W E B Griffin – Corp 06 – Close Combat

He carried the helmet outside, tossed the water away, and returned to his bedside table. He reached inside for a towel, then wiped the vestiges of the shaving cream from his face.

His morning toilette completed, he picked up a U.S. Rifle, Caliber.30-06, M1 that was beside his bed (one of the few M1s on Guadalcanal). It had a leather strap, and the strap had two spare eight-round clips attached to it.

The M1 rifle (called the Garand, after its inventor) was viewed by most Marines as a Mickey Mouse piece of shit, inferior in every way to the U.S. Rifle, Caliber. 30-06, M1903 (called the Springfield, after the U.S. Army Arsenal where it was manufactured). Every Marine had been trained with a Springfield at either Parris Island or San Diego.

Major Stecker disagreed. In his professional judgment, the Garand was the finest military rifle yet developed.

Before the war, as Sergeant Major Stecker, he participated in the testing of the weapon at the Army’s Infantry Center at Fort Benning, Georgia. And he concluded then that if he ever had to go to war again, he would arm himself with the Garand. Not only was it at least as accurate as the Springfield, but it was self-loading. You could fire the eight cartridges in its en bloc clip as fast as you could pull the trigger. And then, when the clip was empty, the weapon automatically ejected it and left the action open for the rapid insertion of a fresh one. The Marine Corps’ beloved Springfield required the manipulation of its bolt after each shot, and its magazine held only five cartridges.

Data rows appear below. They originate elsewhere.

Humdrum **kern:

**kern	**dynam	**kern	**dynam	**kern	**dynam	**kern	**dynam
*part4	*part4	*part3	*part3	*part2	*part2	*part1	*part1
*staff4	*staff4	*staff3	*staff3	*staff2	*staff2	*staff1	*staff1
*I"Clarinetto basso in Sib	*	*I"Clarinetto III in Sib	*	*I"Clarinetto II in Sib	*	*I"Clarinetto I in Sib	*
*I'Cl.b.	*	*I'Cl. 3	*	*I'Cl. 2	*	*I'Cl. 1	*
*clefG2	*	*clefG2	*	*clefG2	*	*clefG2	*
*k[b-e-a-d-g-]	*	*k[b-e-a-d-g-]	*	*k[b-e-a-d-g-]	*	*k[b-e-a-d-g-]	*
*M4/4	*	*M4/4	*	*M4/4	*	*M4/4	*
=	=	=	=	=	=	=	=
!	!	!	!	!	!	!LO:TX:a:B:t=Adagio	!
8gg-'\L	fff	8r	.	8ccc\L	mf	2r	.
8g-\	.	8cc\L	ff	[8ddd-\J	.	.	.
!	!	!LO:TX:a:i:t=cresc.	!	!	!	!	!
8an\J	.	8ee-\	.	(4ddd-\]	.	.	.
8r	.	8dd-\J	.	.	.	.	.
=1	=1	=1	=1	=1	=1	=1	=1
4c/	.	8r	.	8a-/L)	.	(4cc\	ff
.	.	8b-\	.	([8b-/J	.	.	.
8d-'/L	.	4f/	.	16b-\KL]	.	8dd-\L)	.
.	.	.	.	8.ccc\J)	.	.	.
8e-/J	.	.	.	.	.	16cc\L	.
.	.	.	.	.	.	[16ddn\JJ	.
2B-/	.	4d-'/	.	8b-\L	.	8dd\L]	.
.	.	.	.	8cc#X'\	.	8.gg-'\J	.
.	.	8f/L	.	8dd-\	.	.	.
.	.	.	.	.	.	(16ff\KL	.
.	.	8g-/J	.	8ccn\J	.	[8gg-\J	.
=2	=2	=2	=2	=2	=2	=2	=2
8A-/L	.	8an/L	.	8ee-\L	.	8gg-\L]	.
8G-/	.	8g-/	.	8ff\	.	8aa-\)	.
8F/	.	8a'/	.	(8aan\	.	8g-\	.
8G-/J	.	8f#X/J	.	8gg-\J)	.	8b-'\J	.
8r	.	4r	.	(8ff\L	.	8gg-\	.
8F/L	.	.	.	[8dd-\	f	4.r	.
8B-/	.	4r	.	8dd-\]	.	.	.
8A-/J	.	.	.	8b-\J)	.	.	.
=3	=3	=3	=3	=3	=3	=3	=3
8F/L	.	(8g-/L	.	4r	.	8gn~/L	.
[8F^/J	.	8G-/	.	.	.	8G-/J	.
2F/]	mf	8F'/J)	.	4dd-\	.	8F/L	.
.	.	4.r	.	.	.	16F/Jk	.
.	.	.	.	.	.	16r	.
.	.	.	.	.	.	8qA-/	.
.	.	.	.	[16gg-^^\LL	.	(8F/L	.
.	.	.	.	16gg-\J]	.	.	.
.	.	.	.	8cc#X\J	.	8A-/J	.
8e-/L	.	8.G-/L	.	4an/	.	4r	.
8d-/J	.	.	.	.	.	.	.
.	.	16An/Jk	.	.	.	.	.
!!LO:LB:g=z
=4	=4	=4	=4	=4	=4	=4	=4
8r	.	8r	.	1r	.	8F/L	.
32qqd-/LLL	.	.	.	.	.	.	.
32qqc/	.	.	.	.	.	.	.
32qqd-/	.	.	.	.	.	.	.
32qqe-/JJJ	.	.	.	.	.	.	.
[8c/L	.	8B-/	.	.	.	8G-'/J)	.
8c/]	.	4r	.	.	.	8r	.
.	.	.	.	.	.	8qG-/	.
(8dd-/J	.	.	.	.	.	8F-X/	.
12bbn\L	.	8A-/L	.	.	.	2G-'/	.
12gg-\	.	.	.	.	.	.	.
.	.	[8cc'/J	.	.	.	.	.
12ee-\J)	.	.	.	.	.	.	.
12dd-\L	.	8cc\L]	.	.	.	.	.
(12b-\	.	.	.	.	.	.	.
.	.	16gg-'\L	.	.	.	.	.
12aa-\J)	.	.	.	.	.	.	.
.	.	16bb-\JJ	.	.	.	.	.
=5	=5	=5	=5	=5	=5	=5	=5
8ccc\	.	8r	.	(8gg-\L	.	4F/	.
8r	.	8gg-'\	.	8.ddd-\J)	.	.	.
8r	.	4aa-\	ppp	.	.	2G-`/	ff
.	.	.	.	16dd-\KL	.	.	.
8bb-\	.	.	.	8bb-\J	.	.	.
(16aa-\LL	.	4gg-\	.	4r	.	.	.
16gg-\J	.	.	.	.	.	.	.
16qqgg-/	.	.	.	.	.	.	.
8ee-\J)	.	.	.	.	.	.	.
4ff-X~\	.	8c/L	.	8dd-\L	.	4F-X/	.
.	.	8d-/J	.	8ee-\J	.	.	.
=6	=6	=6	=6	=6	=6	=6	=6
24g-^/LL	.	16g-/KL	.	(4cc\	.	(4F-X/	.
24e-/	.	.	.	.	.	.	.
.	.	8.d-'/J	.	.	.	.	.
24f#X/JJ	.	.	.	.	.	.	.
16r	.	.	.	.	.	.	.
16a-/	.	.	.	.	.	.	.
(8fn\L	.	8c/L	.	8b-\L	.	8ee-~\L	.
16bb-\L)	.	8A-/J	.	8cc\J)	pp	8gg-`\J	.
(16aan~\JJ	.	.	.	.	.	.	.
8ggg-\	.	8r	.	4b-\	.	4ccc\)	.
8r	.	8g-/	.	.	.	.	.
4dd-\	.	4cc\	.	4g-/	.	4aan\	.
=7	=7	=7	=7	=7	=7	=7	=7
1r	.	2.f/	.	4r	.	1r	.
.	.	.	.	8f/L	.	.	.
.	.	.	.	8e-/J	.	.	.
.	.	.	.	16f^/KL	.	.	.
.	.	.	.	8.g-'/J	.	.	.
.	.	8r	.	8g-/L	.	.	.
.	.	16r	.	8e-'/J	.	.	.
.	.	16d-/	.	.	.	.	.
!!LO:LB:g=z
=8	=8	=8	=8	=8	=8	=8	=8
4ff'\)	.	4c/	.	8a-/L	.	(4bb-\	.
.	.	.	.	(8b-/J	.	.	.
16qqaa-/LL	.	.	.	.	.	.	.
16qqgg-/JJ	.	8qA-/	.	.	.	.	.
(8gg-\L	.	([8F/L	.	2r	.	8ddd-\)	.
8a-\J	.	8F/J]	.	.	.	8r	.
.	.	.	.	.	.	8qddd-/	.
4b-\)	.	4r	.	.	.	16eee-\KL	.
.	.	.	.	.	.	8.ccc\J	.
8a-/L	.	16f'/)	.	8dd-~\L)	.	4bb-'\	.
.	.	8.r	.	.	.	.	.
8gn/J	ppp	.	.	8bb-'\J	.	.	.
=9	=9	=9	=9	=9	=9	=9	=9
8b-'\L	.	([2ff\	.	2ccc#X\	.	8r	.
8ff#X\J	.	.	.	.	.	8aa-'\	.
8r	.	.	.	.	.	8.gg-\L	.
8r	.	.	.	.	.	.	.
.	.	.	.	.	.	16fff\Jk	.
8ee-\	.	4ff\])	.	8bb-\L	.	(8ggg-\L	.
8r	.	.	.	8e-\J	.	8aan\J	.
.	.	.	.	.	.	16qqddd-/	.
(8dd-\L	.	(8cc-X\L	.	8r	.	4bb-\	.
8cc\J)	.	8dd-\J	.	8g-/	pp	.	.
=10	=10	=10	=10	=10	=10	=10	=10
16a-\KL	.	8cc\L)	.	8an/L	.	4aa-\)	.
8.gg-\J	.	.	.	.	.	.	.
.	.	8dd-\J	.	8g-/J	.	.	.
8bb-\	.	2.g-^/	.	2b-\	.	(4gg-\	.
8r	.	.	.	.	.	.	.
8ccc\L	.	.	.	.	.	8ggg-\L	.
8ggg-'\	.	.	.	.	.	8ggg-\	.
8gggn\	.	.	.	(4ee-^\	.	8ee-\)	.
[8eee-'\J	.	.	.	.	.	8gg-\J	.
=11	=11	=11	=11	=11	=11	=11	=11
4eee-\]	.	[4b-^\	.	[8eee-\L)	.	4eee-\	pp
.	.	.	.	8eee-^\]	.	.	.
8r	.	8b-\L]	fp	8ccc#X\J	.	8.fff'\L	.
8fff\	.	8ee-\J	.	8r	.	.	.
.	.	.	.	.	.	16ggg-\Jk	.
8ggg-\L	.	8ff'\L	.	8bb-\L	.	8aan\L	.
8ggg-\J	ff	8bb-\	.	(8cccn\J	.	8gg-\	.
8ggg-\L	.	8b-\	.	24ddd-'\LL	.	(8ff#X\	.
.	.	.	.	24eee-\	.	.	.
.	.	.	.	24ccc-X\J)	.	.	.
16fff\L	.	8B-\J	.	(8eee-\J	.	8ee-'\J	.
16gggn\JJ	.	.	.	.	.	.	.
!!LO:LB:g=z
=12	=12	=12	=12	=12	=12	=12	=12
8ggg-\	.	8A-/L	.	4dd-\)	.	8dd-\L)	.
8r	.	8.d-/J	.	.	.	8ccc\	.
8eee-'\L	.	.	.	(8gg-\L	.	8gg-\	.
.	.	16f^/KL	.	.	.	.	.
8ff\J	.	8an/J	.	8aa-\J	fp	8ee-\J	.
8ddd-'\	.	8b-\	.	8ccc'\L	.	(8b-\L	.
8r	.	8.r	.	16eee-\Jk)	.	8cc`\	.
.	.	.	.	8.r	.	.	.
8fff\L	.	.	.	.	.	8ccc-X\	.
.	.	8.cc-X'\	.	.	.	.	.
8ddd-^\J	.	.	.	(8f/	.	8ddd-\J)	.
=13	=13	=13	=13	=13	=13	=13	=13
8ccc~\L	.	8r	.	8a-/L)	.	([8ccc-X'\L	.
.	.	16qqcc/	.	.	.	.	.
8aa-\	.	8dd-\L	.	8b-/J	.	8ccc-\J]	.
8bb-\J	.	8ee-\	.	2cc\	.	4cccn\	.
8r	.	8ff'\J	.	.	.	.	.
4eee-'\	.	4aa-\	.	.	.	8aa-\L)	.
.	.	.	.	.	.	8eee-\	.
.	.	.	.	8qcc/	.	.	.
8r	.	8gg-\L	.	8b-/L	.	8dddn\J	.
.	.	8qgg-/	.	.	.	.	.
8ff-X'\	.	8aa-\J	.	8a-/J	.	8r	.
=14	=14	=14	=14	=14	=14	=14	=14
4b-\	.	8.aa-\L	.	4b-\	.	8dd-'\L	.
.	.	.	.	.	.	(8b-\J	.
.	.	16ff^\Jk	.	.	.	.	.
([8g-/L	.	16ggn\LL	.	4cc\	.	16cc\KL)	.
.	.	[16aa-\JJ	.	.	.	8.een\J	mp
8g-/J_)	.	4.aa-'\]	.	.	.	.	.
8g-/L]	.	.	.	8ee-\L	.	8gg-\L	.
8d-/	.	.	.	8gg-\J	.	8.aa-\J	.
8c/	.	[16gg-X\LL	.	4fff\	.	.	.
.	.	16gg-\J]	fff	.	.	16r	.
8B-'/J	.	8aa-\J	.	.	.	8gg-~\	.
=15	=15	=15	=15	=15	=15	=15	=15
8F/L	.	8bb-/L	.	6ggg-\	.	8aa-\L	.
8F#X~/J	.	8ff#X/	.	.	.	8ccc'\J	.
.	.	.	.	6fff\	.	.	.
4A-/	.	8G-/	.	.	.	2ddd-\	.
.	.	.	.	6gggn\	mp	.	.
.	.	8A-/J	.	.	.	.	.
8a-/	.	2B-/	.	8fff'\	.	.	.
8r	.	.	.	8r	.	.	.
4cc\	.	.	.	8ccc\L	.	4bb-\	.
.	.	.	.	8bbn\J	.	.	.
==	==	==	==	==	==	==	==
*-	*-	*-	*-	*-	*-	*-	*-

Although there were in those days fewer than two hundred Garands in Marine Corps stocks, it had not been difficult for the sergeant major of the U.S. Marine Corps Schools at Quantico, Virginia, to arrange to have one assigned to him. For one thing, he was the power behind the U.S. Marine Corps Rifle Team, and for another, sergeants major of the pre-war Marine Corps generally got whatever they thought they needed, no questions asked.

When Sergeant Major Stecker was called to active duty as a Captain, USMC Reserve, he briefly considered turning the Garand in…. He decided against it. If he turned the Garand in, he reasoned, it would almost certainly spend the war in a rifle rack at Quantico. If he kept it, the odds were that it would be put to its intended use-bringing accurate fire to bear upon the enemy.

By the time the 1st Marine Division reached the South Pacific, Jack (NMI) Stecker was a major…. He had in no way changed his opinion about the Garand rifle-far to the contrary. Although there were few in the 1st Marines who felt safe teasing Major Stecker about anything, three or four brave souls felt bold enough to tease him about his rifle. The last man to do it was Brigadier General Lewis T. Harris, the Assistant Division Commander. They were then on the transport en route to Guadalcanal.

General Harris was a second lieutenant in France in 1917 at the time Sergeant Stecker, then nineteen, earned the Medal of Honor. And they had remained friends since. General Harris, for instance, was the man who talked Stecker into accepting a reserve commission in the first place. And it was Harris who later arranged his promotion to major and his being given command of Second of the Fifth-against a good deal of pressure from the regular officer corps, who believed that while there was a place for commissioned ex-enlisted men in the wartime Corps, it was not in positions of command.

On the transport, General Harris looked at Stecker and observed solemnly: “I’m willing to close my eyes to officers who prefer to carry a rifle in addition to the prescribed arm,” which was the.45 Colt pistol, “but I’m having trouble overlooking an officer who arms himself with a Mickey Mouse piece that will probably fall apart the first time it’s fired.”

Stecker raised his eyes to meet the General’s. “May the Major respectfully suggest that the General go fuck himself?”

They were alone in the General’s cabin, and they went back together a long way. The General laughed and offered Stecker another sample of what the bottle’s label described as prescription mouthwash.